Your goal. This exercise calls for the line with "X104140000Y-55880000D03*", the line with "X97500000Y-67160000D03*", and all lines between them in the material below, output exactly and with no other lines.
*** Block opens ***
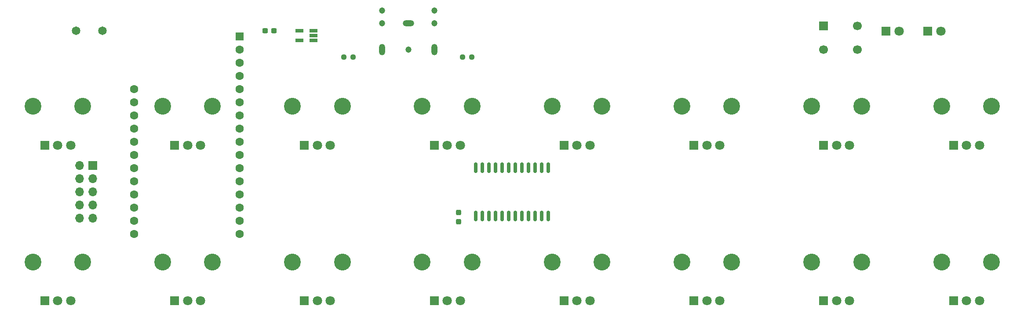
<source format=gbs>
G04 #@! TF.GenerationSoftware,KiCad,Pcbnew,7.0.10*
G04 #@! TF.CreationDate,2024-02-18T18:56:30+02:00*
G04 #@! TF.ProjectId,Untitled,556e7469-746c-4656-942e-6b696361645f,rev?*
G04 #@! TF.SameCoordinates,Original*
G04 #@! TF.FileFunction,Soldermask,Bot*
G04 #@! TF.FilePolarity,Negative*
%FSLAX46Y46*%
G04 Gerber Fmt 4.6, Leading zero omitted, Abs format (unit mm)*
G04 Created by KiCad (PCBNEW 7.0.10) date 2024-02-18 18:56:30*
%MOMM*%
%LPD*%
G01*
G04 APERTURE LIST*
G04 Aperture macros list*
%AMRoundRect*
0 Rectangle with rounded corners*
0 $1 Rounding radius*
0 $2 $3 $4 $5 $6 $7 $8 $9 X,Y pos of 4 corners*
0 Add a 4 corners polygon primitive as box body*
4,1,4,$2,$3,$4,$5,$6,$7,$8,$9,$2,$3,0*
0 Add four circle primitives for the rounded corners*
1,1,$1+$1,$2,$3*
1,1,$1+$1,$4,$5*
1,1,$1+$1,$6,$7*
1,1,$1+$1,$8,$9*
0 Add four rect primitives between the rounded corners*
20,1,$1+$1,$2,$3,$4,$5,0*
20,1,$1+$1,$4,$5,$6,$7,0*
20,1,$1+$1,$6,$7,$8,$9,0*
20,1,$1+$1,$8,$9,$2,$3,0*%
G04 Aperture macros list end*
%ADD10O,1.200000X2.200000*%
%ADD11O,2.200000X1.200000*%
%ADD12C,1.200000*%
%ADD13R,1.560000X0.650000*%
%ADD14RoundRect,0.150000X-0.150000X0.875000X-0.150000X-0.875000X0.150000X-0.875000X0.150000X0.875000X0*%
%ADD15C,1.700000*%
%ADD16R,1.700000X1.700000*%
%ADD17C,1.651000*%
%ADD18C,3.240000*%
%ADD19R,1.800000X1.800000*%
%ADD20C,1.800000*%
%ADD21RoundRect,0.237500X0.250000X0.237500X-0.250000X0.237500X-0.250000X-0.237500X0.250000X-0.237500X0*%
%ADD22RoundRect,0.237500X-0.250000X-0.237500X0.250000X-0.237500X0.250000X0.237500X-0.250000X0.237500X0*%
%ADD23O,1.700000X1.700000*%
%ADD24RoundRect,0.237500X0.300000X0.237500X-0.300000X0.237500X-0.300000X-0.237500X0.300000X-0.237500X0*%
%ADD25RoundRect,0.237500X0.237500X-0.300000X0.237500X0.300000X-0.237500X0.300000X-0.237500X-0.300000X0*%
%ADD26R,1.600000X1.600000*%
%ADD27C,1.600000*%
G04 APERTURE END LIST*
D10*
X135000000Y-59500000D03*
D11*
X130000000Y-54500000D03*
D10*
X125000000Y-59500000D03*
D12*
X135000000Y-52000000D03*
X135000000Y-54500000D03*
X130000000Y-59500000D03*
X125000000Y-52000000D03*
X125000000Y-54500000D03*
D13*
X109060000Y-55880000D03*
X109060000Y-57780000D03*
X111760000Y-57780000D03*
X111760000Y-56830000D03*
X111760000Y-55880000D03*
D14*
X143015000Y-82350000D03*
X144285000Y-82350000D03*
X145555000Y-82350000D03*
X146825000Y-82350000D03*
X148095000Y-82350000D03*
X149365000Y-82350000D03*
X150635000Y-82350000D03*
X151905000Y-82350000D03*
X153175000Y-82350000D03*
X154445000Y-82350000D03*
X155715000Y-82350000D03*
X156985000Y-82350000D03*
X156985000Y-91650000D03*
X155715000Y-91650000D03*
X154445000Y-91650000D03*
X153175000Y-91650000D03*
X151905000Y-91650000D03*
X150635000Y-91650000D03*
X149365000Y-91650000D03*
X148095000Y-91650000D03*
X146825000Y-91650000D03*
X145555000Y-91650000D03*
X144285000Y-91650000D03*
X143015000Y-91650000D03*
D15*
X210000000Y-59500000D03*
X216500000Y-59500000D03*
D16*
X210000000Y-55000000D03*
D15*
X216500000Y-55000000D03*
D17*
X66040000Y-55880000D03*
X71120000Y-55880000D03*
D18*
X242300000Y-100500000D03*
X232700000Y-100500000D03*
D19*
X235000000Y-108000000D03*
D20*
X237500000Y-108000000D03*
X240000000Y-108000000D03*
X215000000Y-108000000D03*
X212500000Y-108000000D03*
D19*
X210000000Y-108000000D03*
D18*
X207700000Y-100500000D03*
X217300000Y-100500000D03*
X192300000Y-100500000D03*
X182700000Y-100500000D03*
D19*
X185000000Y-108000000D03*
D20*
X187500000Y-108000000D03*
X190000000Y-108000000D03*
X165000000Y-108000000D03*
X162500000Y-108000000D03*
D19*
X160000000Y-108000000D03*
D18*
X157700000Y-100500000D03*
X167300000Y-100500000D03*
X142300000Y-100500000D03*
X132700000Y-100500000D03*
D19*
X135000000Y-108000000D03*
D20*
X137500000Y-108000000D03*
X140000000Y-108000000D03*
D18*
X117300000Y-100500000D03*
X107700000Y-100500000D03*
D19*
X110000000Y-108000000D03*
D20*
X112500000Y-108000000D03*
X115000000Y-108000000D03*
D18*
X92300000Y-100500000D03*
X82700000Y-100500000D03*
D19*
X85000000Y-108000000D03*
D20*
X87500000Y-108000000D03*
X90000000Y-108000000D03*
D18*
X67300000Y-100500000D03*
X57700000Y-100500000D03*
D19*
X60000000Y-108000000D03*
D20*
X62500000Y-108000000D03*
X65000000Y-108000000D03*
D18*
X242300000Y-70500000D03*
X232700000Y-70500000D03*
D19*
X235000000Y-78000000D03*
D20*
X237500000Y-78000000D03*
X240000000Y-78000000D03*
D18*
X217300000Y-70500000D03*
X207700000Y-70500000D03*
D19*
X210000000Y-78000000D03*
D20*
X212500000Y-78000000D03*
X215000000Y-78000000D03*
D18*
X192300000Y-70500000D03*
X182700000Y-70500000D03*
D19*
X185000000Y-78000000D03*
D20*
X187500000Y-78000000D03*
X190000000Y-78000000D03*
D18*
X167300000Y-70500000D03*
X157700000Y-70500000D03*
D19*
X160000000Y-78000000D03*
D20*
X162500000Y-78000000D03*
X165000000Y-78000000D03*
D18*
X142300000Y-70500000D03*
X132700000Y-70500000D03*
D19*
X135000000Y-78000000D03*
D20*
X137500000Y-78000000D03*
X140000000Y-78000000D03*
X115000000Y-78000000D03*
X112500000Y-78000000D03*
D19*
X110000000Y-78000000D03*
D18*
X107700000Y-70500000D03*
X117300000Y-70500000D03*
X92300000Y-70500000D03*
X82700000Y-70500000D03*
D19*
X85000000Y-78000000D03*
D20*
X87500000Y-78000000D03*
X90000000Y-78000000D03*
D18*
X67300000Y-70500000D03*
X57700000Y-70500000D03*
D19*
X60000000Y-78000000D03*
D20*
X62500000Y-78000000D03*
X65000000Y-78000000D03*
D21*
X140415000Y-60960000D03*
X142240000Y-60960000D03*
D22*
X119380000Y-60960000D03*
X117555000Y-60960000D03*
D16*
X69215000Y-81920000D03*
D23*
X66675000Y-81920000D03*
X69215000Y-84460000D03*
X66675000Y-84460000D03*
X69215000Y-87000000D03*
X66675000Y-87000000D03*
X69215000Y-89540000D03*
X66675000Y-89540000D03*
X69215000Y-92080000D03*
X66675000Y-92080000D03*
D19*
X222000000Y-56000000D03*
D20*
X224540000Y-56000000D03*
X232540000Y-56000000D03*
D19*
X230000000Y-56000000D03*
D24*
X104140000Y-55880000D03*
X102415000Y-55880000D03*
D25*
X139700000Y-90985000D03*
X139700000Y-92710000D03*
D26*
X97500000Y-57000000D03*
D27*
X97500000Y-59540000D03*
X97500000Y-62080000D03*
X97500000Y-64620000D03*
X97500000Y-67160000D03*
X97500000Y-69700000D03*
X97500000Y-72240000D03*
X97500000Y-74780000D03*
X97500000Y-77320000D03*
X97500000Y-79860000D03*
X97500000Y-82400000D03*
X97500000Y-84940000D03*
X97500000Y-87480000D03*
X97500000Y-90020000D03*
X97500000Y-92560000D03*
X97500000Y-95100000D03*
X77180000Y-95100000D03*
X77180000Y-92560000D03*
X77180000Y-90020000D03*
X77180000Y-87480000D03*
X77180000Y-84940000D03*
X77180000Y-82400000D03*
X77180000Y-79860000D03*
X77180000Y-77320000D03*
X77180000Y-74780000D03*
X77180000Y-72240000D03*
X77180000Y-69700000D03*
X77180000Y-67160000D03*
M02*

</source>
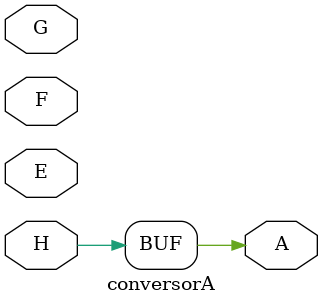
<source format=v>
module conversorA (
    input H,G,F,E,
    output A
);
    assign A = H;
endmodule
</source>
*** Block closes ***
Exercise answer.
X104140000Y-55880000D03*
X102415000Y-55880000D03*
D25*
X139700000Y-90985000D03*
X139700000Y-92710000D03*
D26*
X97500000Y-57000000D03*
D27*
X97500000Y-59540000D03*
X97500000Y-62080000D03*
X97500000Y-64620000D03*
X97500000Y-67160000D03*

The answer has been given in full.